Authority is the social legitimization of hierarchy. One person controls the actions of another, subordinating their plans, desires, and choices to their own, and this is backed up by socio-cultural beliefs that depict this relation as good, or inescapable, or some combination of the two. Usually, this involves not just the two parties (subordinate and subordinator) but third parties as well, which legitimize the relation by not interfering with it or even joining in reinforcing it. Anarchists recognize all authority as illegitimate and based on lies because no philosophical argument has yet been found for the justice of forcing one person to submit to another, of any submission of one person to another in any other way that fluid, voluntary, and at-will, in fact. Nor do I think such a justification can be found.
4. 3
To summarize, then, proper relations between individuals are those in which their interests are represented roughly equally, their autonomous decisions equally respected and their interests and desires all benefiting equally from the exchange. If, in a relation or interaction, one side gets to assert their interests and autonomy without consideration for the other, with no guarantee for the other of their side, then there is subordination in play. Thus the assertions of absentee property of the rich in the face of hunger and homelessness are illegitimate, as they make these assertions with concern only for their own interests, and the response of the people in taking away resources from the rich through direct action is allowable, because it is a balancing of the interests in the relation, an assertion of the value of their autonomy. On the other hand, if someone who already has a home, and food, and tools with which to produce, and so on, steals from one who likewise has those things and not significantly more, in the previous relation both had their autonomy and interests represented, whereas now, the interests of one neighbor are being put over the interests of another, and resistance to this, to ensure that interests are once again asserted on both sides, might be in order.

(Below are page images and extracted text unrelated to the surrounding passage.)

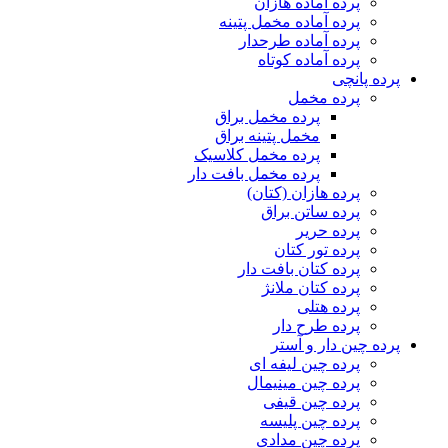
پرده آماده هازان
پرده آماده مخمل پتینه
پرده آماده طرحدار
پرده آماده کوتاه
پرده پانچی
پرده مخمل
پرده مخمل براق
مخمل پتینه براق
پرده مخمل کلاسیک
پرده مخمل بافت دار
پرده هازان (کتان)
پرده ساتن براق
پرده حریر
پرده تور کتان
پرده کتان بافت دار
پرده کتان ملانژ
پرده هتلی
پرده طرح دار
پرده چین دار و آستر
پرده چین لیفه ای
پرده چین مینیمال
پرده چین قیفی
پرده چین پلیسه
پرده چین مدادی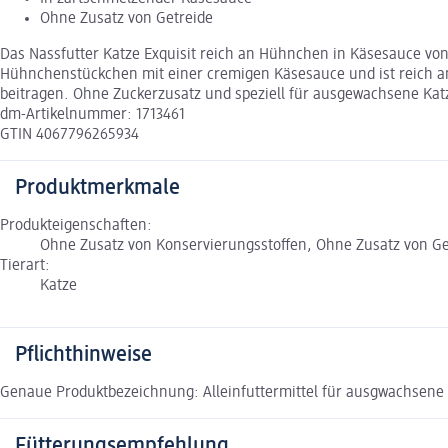
Ohne Zusatz von Getreide
Das Nassfutter Katze Exquisit reich an Hühnchen in Käsesauce von 
Hühnchenstückchen mit einer cremigen Käsesauce und ist reich an 
beitragen. Ohne Zuckerzusatz und speziell für ausgewachsene Kat
dm-Artikelnummer: 1713461
GTIN 4067796265934
Produktmerkmale
Produkteigenschaften:
Ohne Zusatz von Konservierungsstoffen, Ohne Zusatz von Ge
Tierart:
Katze
Pflichthinweise
Genaue Produktbezeichnung: Alleinfuttermittel für ausgwachsene
Fütterungsempfehlung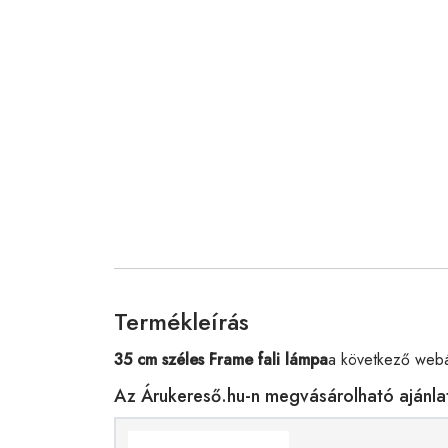
Termékleírás
35 cm széles Frame fali lámpa
a következő webá
Az Árukereső.hu-n megvásárolható ajánla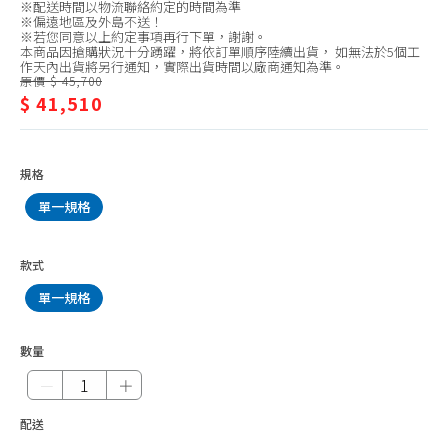
SONY索尼
※配送時間以物流聯絡約定的時間為準
視/SONY
※偏遠地區及外島不送！
SHARP夏普
※若您同意以上約定事項再行下單，謝謝。
索
本商品因搶購狀況十分踴躍，將依訂單順序陸續出貨， 如無法於5個工
作天內出貨將另行通知，實際出貨時間以廠商通知為準。
SAMPO聲寶
尼
原價 $ 45,700
$ 41,510
SANSUNG三星
SANLUX台灣三洋
TCL
規格
LG樂金
單一規格
Philips飛利浦
款式
Panasonic國際牌
單一規格
其他品牌
數量
－
＋
配送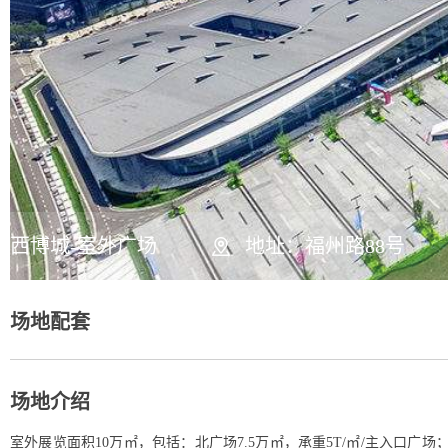
西博城-室外广场
地址：福州路88号
场地配套
场地介绍
室外展览面积10万㎡，包括：北广场7.5万㎡，承重5T/㎡/主入口广场；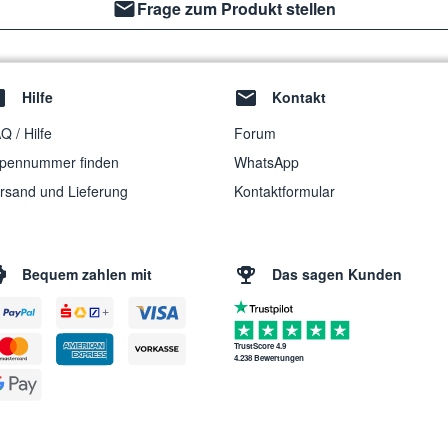
Frage zum Produkt stellen
Hilfe
Kontakt
Q / Hilfe
Forum
pennummer finden
WhatsApp
rsand und Lieferung
Kontaktformular
Bequem zahlen mit
Das sagen Kunden
TrustScore 4.9
4.238 Bewertungen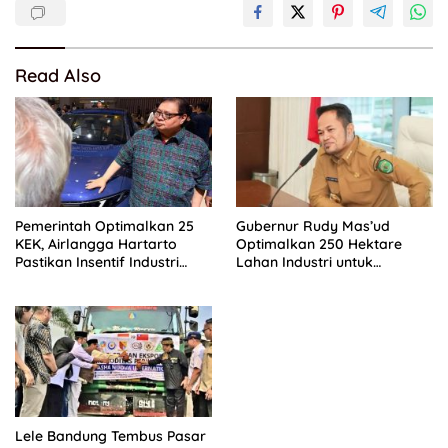
Read Also
Pemerintah Optimalkan 25
Gubernur Rudy Mas’ud
KEK, Airlangga Hartarto
Optimalkan 250 Hektare
Pastikan Insentif Industri
Lahan Industri untuk
Terus Diperkuat
Dongkrak PAD Kaltim
Lele Bandung Tembus Pasar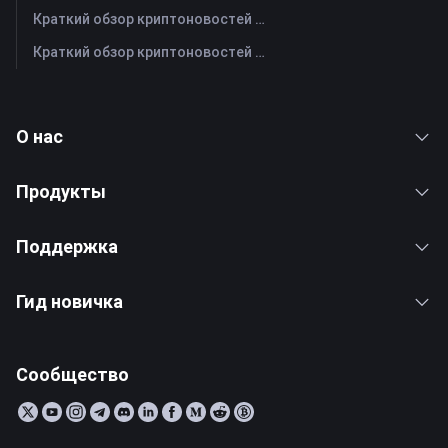
Краткий обзор криптоновостей FameEX за сегодня | 28 июля 2026 г
Краткий обзор криптоновостей FameEX за сегодня | 27 июля 2026 г
О нас
Продукты
Поддержка
Гид новичка
Сообщество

In a sense, then, only conditions of pure equality can be totally anarchistic and purely reciprocal, as then the interests of all are represented on a totally level playing field, and what I grant to you (the exclusive use of your possessions) is granted completely equally in quantity as well as quality back to me. Nevertheless, equity in quality (that qualitative relation between person and object being the principle of possession, as that is the most direct expression of autonomy) is the most important starting point, and as true equality, enforced by neighbors, would require violating autonomy significantly in an unequal way, I don't see absolute equality as necessary or particularly desirable. As long as everyone has something to provide for the basic requirements of their independence and their basic needs, and any differences in possessions are a result of an exercise in autonomy that does not restrict that of others, each relation between people recognizes their autonomy as of equal importance.
In truly anarchistic relations, therefore, I hypothesize that there will be equality in autonomy in this sense: that everyone will have the possessions they require to exercise all the crucial facets of individual autonomy and independence, whether or not they can all exercise them to the same degree, and that in order to determine whether something is required for the expression of someone's individual autonomy, it will be crucially (but not solely) determined by actual occupancy or use. Each person will be willing to grant the greater autonomy of others, as long as they have autonomy in all the important facets themselves, so that granting others greater autonomy in all those facets protects their own sphere; but no one would be willing to protect the autonomy of someone in all the basic facets and more, if they do not have their basic needs met yet.